>> BEGIN DATA SUPPLIED

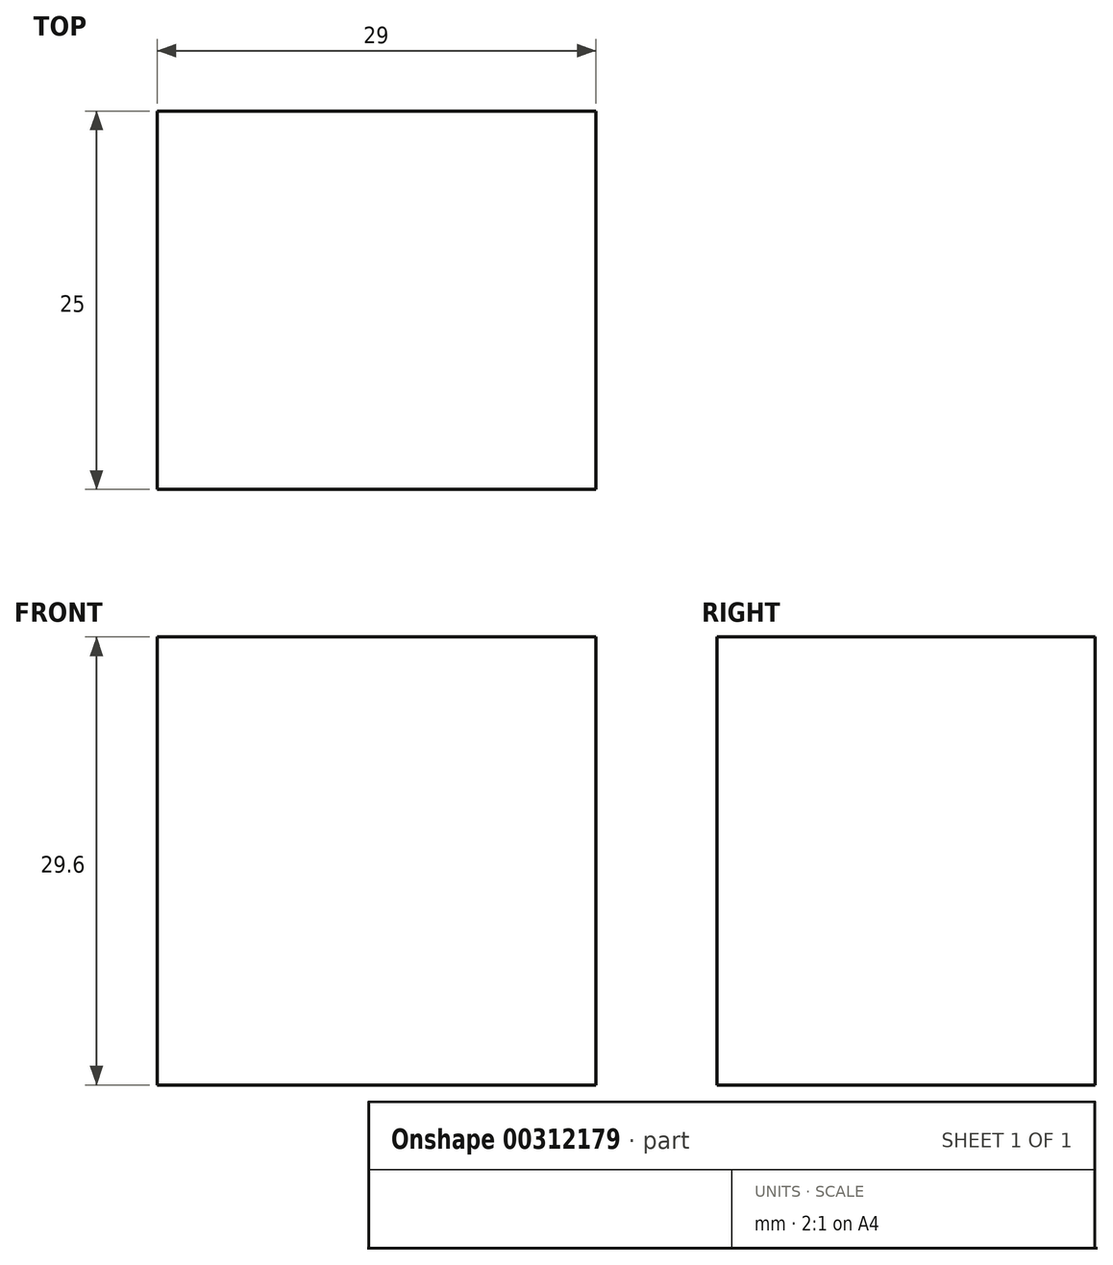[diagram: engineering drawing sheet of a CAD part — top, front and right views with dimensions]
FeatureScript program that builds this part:
annotation { "Feature Type Name" : "Feature", "Feature Type Description" : "" }
export const myFeature = defineFeature(function(context is Context, id is Id, definition is map)
    precondition{}
    {
        {
            var Q0;
            Q0=qCreatedBy(makeId("Front.planeOp"),FACE);
            var sketch = newSketch(context, id + "F0", { "sketchPlane" : qUnion([Q0])});
            skLineSegment(sketch, "E0.bottom", {"start": v(-13.68, 14.8) * mm, "end": v(15.32, 14.8) * mm});
            skLineSegment(sketch, "E0.top", {"start": v(-13.68, -14.8) * mm, "end": v(15.32, -14.8) * mm});
            skLineSegment(sketch, "E0.left", {"start": v(-13.68, 14.8) * mm, "end": v(-13.68, -14.8) * mm});
            skLineSegment(sketch, "E0.right", {"start": v(15.32, 14.8) * mm, "end": v(15.32, -14.8) * mm});
            skPoint(sketch, "E0.middle", {"position": v(0.82, 0) * mm});
            skSolve(sketch);
        }
        {
            var Q0;
            Q0 = qSketchRegion(id + "F0", true);
            extrude(context, id + "F1", {"entities" : qUnion([Q0]), "depth" : 25 * mm});
        }
    });
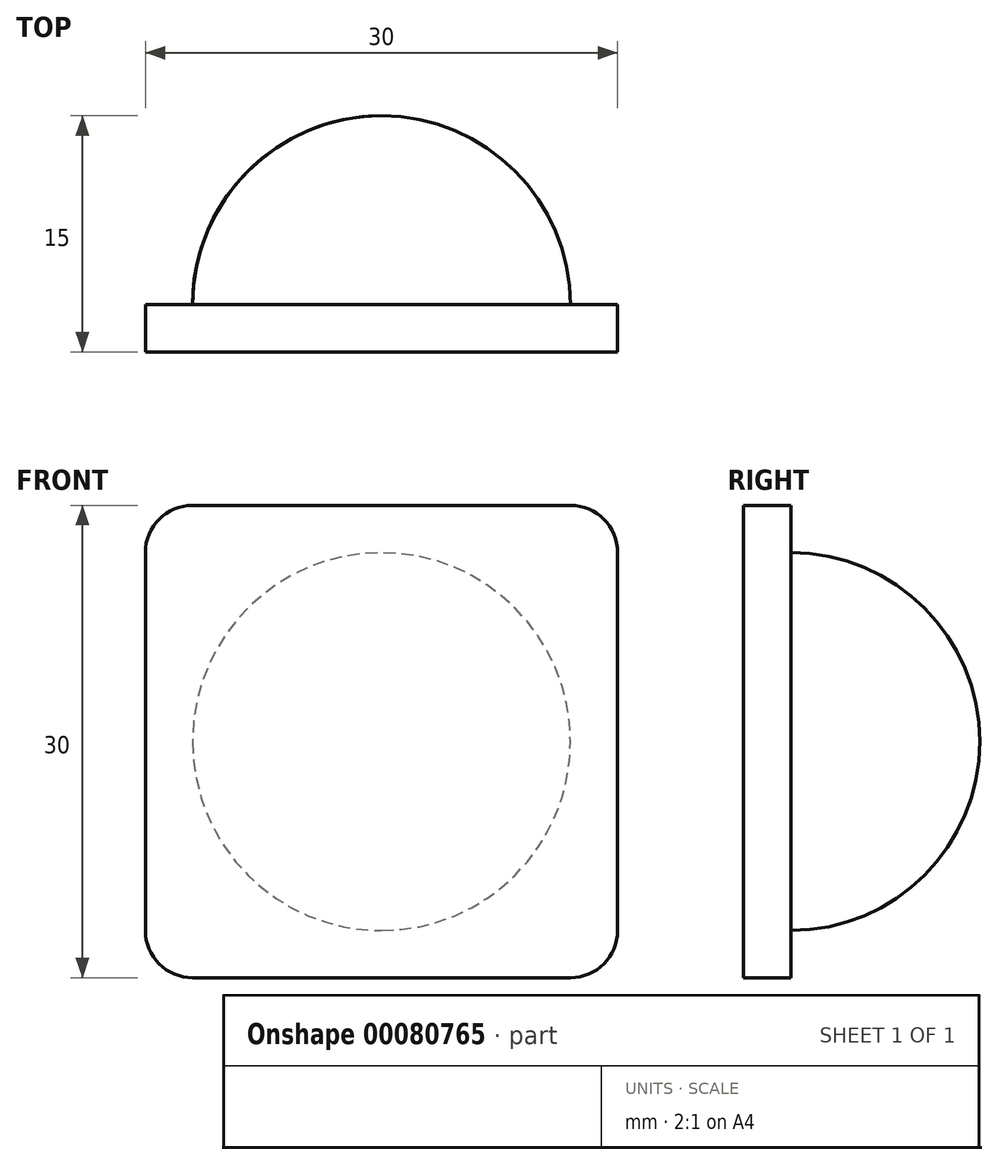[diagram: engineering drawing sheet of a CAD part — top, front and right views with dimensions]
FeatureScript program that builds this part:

>> END DATA SUPPLIED

# PROMPT
Copy out every line of the entries above word for word, but leave the pictures out.

# FINAL ANSWER
[diagram: engineering drawing sheet of a CAD part — top, front and right views with dimensions]
FeatureScript program that builds this part:
annotation { "Feature Type Name" : "Feature", "Feature Type Description" : "" }
export const myFeature = defineFeature(function(context is Context, id is Id, definition is map)
    precondition{}
    {
        {
            var Q0;
            Q0=qCreatedBy(makeId("Front.planeOp"),FACE);
            var sketch = newSketch(context, id + "F0", { "sketchPlane" : qUnion([Q0])});
            skLineSegment(sketch, "E0.bottom", {"start": v(-13.68, 14.8) * mm, "end": v(15.32, 14.8) * mm});
            skLineSegment(sketch, "E0.top", {"start": v(-13.68, -14.8) * mm, "end": v(15.32, -14.8) * mm});
            skLineSegment(sketch, "E0.left", {"start": v(-13.68, 14.8) * mm, "end": v(-13.68, -14.8) * mm});
            skLineSegment(sketch, "E0.right", {"start": v(15.32, 14.8) * mm, "end": v(15.32, -14.8) * mm});
            skPoint(sketch, "E0.middle", {"position": v(0.82, 0) * mm});
            skSolve(sketch);
        }
        {
            var Q0;
            Q0 = qSketchRegion(id + "F0", true);
            extrude(context, id + "F1", {"entities" : qUnion([Q0]), "depth" : 25 * mm});
        }
    });
[diagram: engineering drawing sheet of a CAD part — top, front and right views with dimensions]
FeatureScript program that builds this part:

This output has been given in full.